In 2018 she attended a Pink News event at Stormont and only last week abstained from voting to ban gay conversion therapy, causing fury among some members of her party.
Now it looks as if all that nonsense about playing nice with the gays will grind to a halt under the leadership of a man who is so far to the right of Foster that he’s in danger of falling off the flat earth in which he apparently believes.

Dear readers, I give you Edwin Poots, above, front runner for Foster’s position who felt she should never have become leader in the first place. After she was elected in 2016 Poots said he thought her most important job was as a “wife, mother and daughter.”
That makes him misogynist – and one who has also been at odds with the LGBT+ community for years. His war against gays began in earnest in 2012 when he fought vociferously to stop gay and bisexual men from donating blood in Northern Ireland.
Speaking to the BBC at the time, Poots said:
I think that people who engage in high risk sexual behaviour in general should be excluded from giving blood … And so someone who has sex with somebody in Africa or sex with prostitutes, I am very reluctant about those people being able to give blood.
In 2013, it emerged that, as Health Minister, Poots had used thousands in public funds in a bid to stop same-sex couples from legally adopting children.
Throw Poots’ creationism into the mix, and the DUP will most likely be trapped in the middle of the 20th century for decades to come.
Back in 2009, Poots spoke of his creationist belief that the world was created by God around 4,000 years ago. The now Agricultural Minister said he did not believe there was enough scientific evidence to suggest the Earth was created billions of years ago.
Using the ancient volcanic basalt columns of the Giant’s Causeway as an example, he said:
I do not believe the Giant’s Causeway is 60 million years old.
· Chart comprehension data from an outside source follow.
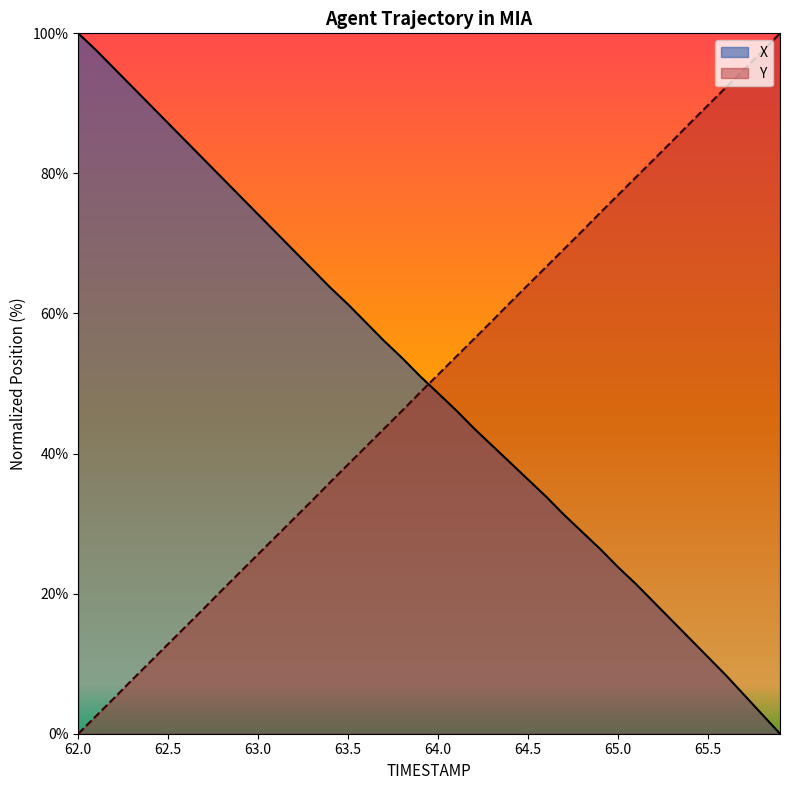

At which category is the sum across all series the highest?

65.1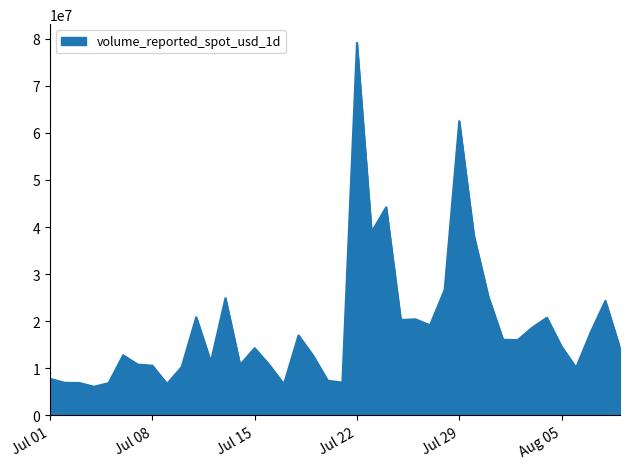

What is the difference between the maximum and minimum values?

73023653.9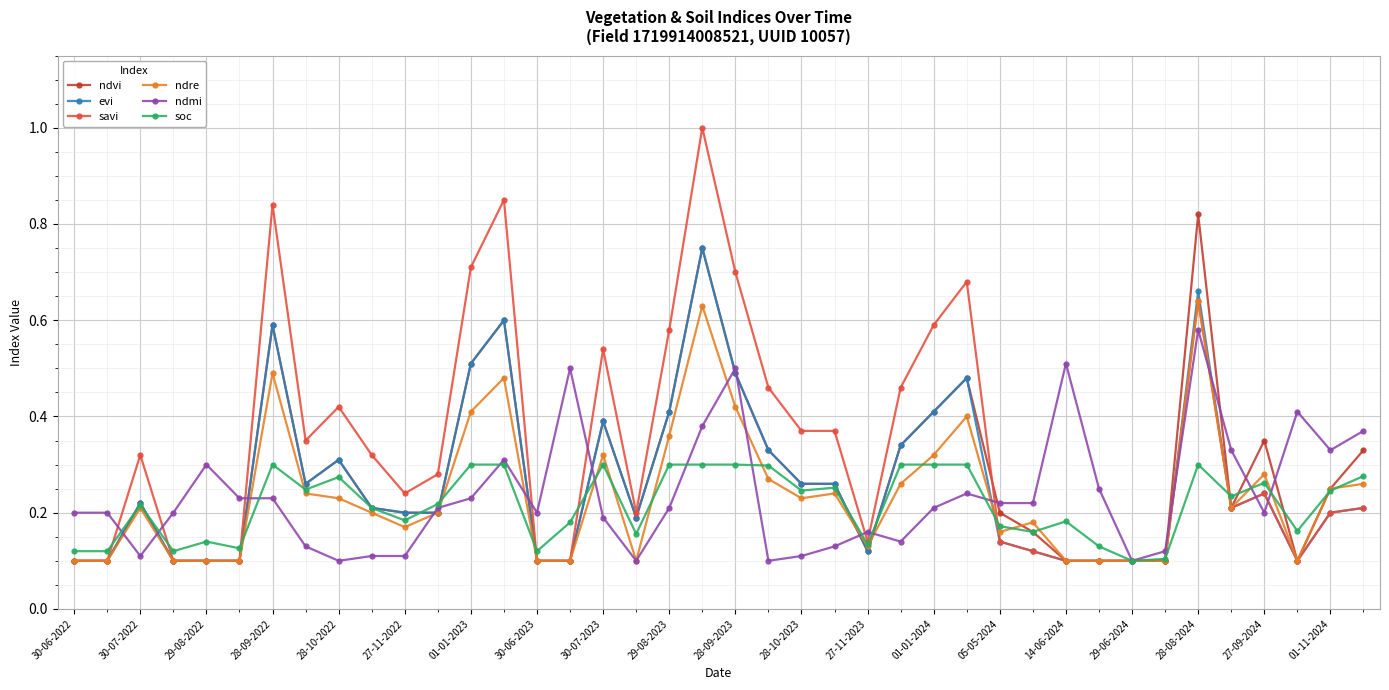

What is the maximum value shown in the chart?

1.0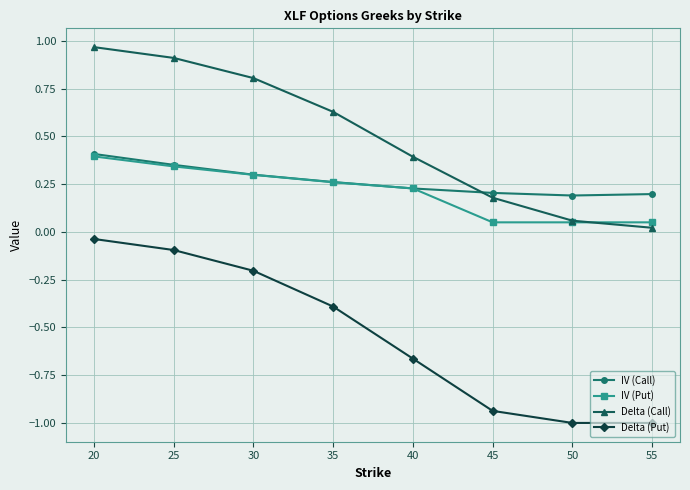

Which series has the largest total across all categories?

Delta (Call)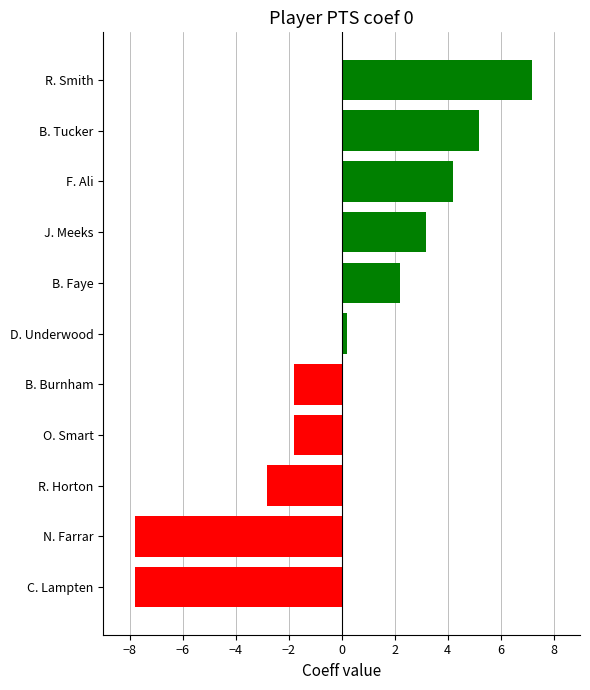

Reading top to bottom, list all the values displayed in this chart.

R. Smith=7.2	B. Tucker=5.2	F. Ali=4.2	J. Meeks=3.2	B. Faye=2.2	D. Underwood=0.2	B. Burnham=-1.8	O. Smart=-1.8	R. Horton=-2.8	N. Farrar=-7.8	C. Lampten=-7.8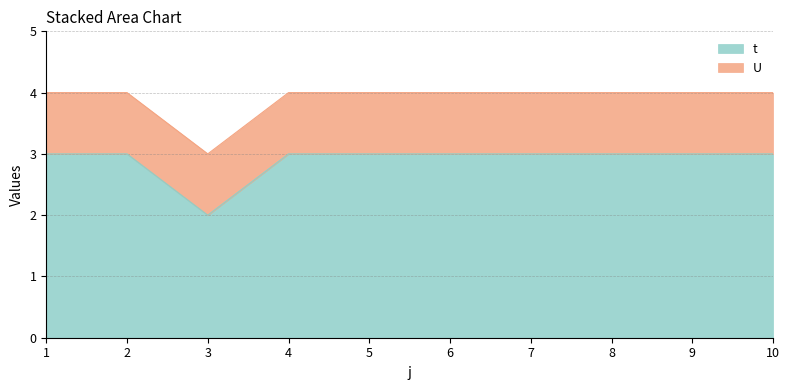

What is the difference between the maximum and minimum values?

1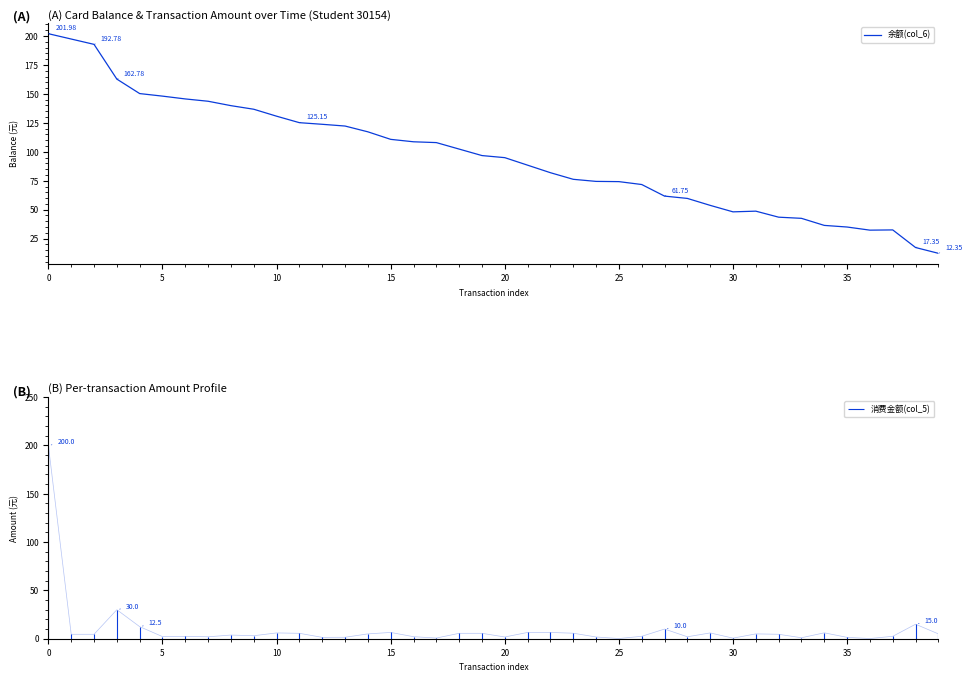

The value at 33 is 42.5. True or false?

True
If other people make an issue of that, it’s up to them.
In 2012 Poots said that while he is not a member of the lobbying creationist group, the Caleb Foundation, some of his views “coincide with the Caleb Foundation.”

Donnan-Dalzell, above, pointed out that:
The DUP has voted against, or vetoed, almost every single pro-LGBTQ+ issue in the Northern Ireland assembly, at Westminster or at local government level. From the equalisation of the age of consent for gay sex to protection from discrimination when accessing goods and services – and, most recently, its unyielding fight to block marriage equality in Northern Ireland.
However:
I live in a working-class, predominantly loyalist area with my husband, and we have had nothing but support from our neighbours and community. If the evangelical wing of the DUP thinks that lurching further to the right on these issues will win back their voter base, they are more out of touch than I assumed.
The electorate largely do not have an issue with LGBTQ+ people, and a significant majority of the public thinks the DUP’s platform on this policy area is out of step with their own values.